Get Rid of Unstable References

The most common cause of these re-renders is unstable references to objects or functions. If a parent component passes an unstable reference to a child component, the child component will re-render every time the parent component re-renders, even if it’s wrapped in React.memo

const ChildComponent = React.memo(({ id, name, onClick }) => (

  <div>

    Hello, {name}! ({id})

    <button onClick={onClick}>Say Hello</button>

  </div>

));

const ParentComponent = () => (

  <ChildComponent

    user={{

      id: "123",

      name: "John Doe",

    }}

    onClick={() => console.log("Hello, John Doe!")}

  />

);

This is because when the ParentComponent re-redners it creates a new user object and a new onClick function and passes them to the ChildComponent. Since the references are now different, the child component will re-render. To fix it we need to stabilize the references by using useMemo and useCallback hooks.

const ParentComponent = () => {

  const user = useMemo(

    () => ({

      id: "123",

      name: "John Doe",

    }),

    []

  );

  const handleClick = useCallback(() => console.log("Hello, John Doe!"), []);

  return (

    <ChildComponent

      user={user}

      onClick={handleClick}

    />

  );

};

Now, the ChildComponent will not re-render when the Parent component re-renders. One thing to note is that if the object or function does not depend on any prop nor state of the component, it’s better to move it out of the component instead of memozing it.

Keep the State as Deep in the Components Tree as Possible

Since we know that components re-render when their parent component re-renders, we can spot another common issue that causes many re-renders – keeping the state high in the component tree.

Suppose we have the following Layout component:

const Header = ({ isNavigationOpen, toggleMenu }) => (

 /* The code of the header */

);

const Layout = () => {

  const [isNavigationOpen, setIsNavigationOpen] = useState(false);

  return (

    <>

      <Header

        isNavigationOpen={isNavigationOpen}

        toggleMenu={() => setIsNavigationOpen(currentValue => !currentValue)}

      />

      <BigExpensiveComponent />

    </>

  );

};

Opening the menu is triggered by a state change which in turn causes the Layout component to re-render which causes all of its children to re-render as well, including the BigExpensiveComponent. 

The solution is easy – move the state to the header, that way opening the navigation will only cause the header itself to re-render

How to Detect Unnecessary Re-Renders

  • React-devtools – Allows you to check how many times each component re-rendered as well as why and how long it took.
  • React-scan – Does exactly what dev tools do, but is available through CLI and displays the re-renders in a nicer way

React-Compiler

Recently the React team has released a beta version of React Compiler that performs memoization automatically, meaning you don’t have to worry about useMemo, useCallback, and React.memo at all. Even though it’s in beta, multiple people have reported successfully using it in production. They’ve even released a package that allows to use the compiler with React 17, 18, and 19. 

2. Bundle Size

The size of the bundle directly affects page speed. The bigger the bundle, the more data needs to be transferred over the network which increases the load time, especially on slower networks. Larger bundles also take more time to be parsed and run, which is especially visible on mobile devices.
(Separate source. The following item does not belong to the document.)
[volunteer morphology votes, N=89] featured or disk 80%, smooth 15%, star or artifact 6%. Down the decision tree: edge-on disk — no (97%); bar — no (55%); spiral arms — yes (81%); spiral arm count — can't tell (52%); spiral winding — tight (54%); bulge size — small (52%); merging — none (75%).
The first step in reducing the bundle size is to review the libraries used in the application. Often a whole library is installed only for a single function that could’ve been easily created within the app’s code or copied from the library (provided the license allows that).

The second step is to check whether there’s another library that covers all our use cases but has a smaller bundle size. An example could be replacing moment.js with date-fns which is a quarter of moment’s bundle size, not counting the tree-shaking.

Identifying Bundle Size

How can we identify which libraries have the biggest bundle sizes? There’s a dedicated package based on a webpack-plugin – Bundle Analyzer.
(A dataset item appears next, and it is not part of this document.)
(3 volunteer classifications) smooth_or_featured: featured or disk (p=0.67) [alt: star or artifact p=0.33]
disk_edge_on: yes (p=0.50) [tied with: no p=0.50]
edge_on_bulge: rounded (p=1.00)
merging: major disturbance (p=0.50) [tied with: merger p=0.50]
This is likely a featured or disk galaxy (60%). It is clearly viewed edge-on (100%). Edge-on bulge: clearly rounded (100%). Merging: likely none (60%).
Running the tool will create and open three HTML files, one per runtime environment (Node, Edge, and client). Once the html file is opened, we can see a treemap of every chunk in our app and what it consists of making it easy to find the heaviest libraries.

One more benefit of this tool is that spot code that is not necessary or should not be sent to client like server code. For example, we might have an axios client that we use in API routes, if we accidentally import a file that directly/indirectly imports the axios client we may end up with axios being included in the client’s bundle. This is also a security issue as we might import sensitive data like API keys or URLs.
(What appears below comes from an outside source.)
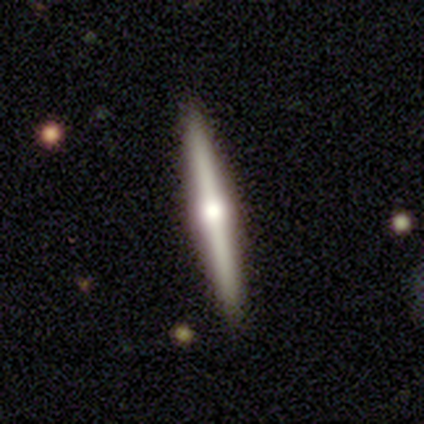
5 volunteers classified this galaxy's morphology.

Similarly, having one big file with all of the utils we use throughout the project might not be the best idea since importing one of them will include the whole file in the bundle.

3. It’s Not Only JavaScript

All of our examples related to the amount of JavaScript being parsed and executed, but it’s not the only cause of poor LCP or INP scores. Reflows are the leading cause of those outside of JavaScript.

Reflow (or layout recalculation) occurs when the browser calculates the layout of the web page. This happens when changes are made to elements that affect their size, position, or the overall structure of the document as well as querying certain properties, like offsetHeight, clientWidth, and so on, that force the browser to recalculate the layout. To simplify – reflow is a synchronous and main thread blocking operation that computes dimensions and positions of elements in a document.

These calculations are expensive and when done synchronously can block the main thread for a long time. I’ve recently reduced the INP of a website from 208ms to 175ms by removing reflows that happened in the first seconds after the page has loaded.

How to Get Rid of Reflows?

It’s important to note that not all reflows can be avoided, so we should aim to have as little of them as possible. Some of the reflows can be fixed by reading the values asynchronously. For example instead of calling element.getBoundingClientRect, we can use the IntersectionObserver. The observer’s callback parameter contains the observed entries and each entry has a boundingClientRect property that we can use. 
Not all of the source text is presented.